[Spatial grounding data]
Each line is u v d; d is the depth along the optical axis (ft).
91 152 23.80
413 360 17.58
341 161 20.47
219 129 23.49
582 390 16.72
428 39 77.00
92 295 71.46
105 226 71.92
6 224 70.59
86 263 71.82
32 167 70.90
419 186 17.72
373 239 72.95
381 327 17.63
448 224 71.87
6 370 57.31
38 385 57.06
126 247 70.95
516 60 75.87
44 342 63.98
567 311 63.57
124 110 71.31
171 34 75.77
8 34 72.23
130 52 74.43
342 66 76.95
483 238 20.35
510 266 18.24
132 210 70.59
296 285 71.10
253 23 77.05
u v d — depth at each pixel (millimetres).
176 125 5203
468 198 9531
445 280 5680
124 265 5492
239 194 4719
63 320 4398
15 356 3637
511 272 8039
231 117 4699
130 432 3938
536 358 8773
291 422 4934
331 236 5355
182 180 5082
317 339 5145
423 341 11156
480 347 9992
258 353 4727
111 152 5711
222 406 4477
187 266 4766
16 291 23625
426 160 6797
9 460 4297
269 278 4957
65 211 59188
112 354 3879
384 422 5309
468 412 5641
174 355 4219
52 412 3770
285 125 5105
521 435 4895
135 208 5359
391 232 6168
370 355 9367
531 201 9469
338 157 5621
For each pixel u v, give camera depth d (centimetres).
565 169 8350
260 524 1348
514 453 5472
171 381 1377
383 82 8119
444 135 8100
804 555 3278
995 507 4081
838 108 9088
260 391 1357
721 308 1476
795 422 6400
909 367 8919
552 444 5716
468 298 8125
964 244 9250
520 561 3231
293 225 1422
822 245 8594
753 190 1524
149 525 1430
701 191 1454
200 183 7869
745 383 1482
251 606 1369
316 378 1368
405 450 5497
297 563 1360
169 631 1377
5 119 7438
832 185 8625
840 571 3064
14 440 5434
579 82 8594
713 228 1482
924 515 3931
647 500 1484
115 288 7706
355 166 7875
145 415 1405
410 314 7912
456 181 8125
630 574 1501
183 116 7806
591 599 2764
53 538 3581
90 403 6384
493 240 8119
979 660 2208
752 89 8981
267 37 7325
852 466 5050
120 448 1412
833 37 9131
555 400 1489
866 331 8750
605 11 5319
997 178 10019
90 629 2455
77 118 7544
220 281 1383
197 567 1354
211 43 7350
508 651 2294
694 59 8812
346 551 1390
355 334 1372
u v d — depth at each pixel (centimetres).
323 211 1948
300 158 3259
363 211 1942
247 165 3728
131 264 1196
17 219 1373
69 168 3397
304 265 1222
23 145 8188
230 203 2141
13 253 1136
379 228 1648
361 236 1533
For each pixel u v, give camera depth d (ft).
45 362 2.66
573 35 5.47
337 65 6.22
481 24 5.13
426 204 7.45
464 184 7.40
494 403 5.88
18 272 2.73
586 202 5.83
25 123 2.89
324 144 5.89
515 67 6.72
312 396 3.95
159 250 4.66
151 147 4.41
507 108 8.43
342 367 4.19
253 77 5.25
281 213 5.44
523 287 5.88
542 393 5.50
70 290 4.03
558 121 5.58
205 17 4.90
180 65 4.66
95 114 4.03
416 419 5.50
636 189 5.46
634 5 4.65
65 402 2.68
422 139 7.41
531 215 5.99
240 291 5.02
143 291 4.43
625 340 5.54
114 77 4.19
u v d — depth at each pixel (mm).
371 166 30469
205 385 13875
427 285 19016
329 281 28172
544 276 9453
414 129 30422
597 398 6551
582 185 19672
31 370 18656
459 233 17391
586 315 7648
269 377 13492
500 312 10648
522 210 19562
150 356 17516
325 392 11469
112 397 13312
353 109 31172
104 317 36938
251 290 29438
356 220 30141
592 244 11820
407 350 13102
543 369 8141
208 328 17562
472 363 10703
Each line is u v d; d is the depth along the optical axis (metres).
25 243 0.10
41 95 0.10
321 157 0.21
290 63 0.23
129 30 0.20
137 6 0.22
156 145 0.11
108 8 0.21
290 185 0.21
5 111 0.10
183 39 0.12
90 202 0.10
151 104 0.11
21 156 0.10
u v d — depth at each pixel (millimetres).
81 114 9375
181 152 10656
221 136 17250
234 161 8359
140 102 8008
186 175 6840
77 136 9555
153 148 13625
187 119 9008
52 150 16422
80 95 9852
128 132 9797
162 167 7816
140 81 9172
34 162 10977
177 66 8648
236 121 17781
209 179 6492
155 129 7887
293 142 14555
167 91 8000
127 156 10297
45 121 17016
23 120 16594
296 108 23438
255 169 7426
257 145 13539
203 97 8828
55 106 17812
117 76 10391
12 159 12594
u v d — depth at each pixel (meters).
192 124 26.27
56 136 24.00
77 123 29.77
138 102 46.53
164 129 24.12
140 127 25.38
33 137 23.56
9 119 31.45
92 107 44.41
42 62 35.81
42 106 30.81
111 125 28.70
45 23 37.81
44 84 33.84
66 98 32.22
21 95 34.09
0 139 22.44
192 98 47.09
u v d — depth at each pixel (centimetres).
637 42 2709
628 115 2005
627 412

=== WHAT THIS TASK INVOLVES ===
If a line in the records above contains "optical", copy that line.

=== COMPLETED TASK ===
Each line is u v d; d is the depth along the optical axis (ft).
Each line is u v d; d is the depth along the optical axis (metres).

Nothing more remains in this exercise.